I feel like joining startups is all the rage now because of the expected high payoff. A start up is like a lottery ticket, there is a small chance you can make it big and everyone wants to take that risk. In my Finance studies I took a behavioral finance course that analyzed peoples’ behaviors when looking at payoffs and their probabilities. The idea known as Prospect Theory proves that people weight and more often choose bets that have low probabilities and high payoffs and in a way this rationalizes the startup craze.
Obviously, the benefits of joining a startup are that it will become huge and your stock option equity in the company will allow you to support your family for the next hundred years. However, there are also extreme risks. The way startups are designed are to ensure the investors and executives get their payouts first as seen in the New York Times article, “investors and executives generally get protections in a start-up that employees do not. Many investors have preferred stock, a class of shares that can come with a guaranteed payout. Executives frequently get special bonuses so they will not leave during deal talks.” If a private company that plans to go public gets bought by another firm or a by private equity often the employees do not get to exercise the true value of their stock options and lose out on a lot of money. In startups there is also a high risk of failure and end up with no money at all. My summer after freshman year I worked at a small tech start up in Bellevue, Washington that had some really unique ideas that I was glad to be a part of on the marketing side. Seeing the stressful culture and day to day chaos of the company really turned me away from that lifestyle.
In finance, the tried and true advice I have heard from all of my mentors is to always try and go to a big company first like Morgan Stanley or Goldman Saches. They ingrained in me that those large companies have the resources in place to train and develop your skills to make you a person in the finance industry (competence-wise not necessarily better people). After spending time getting training and using the large company’s extensive resources move down to startup scale or private equity careers. This general career plan is effective because the PE firms and startups require more specialized individuals that are developed at large companies.
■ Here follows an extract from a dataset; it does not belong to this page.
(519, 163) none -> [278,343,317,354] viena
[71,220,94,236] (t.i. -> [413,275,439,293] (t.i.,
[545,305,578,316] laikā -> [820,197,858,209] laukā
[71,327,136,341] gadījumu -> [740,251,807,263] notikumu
Joining a startup or small finance firm was definitely a part of my career decision. I knew if I wanted to become the best and most productive individual I could be in the finance industry I would need the resources of a big company. While I am not a CS major I feel the same ideology should hold true for them. By working at big company you develop programming skills and gain credibility for when you eventually go to your startup you will have experience to back up your pitch to investors.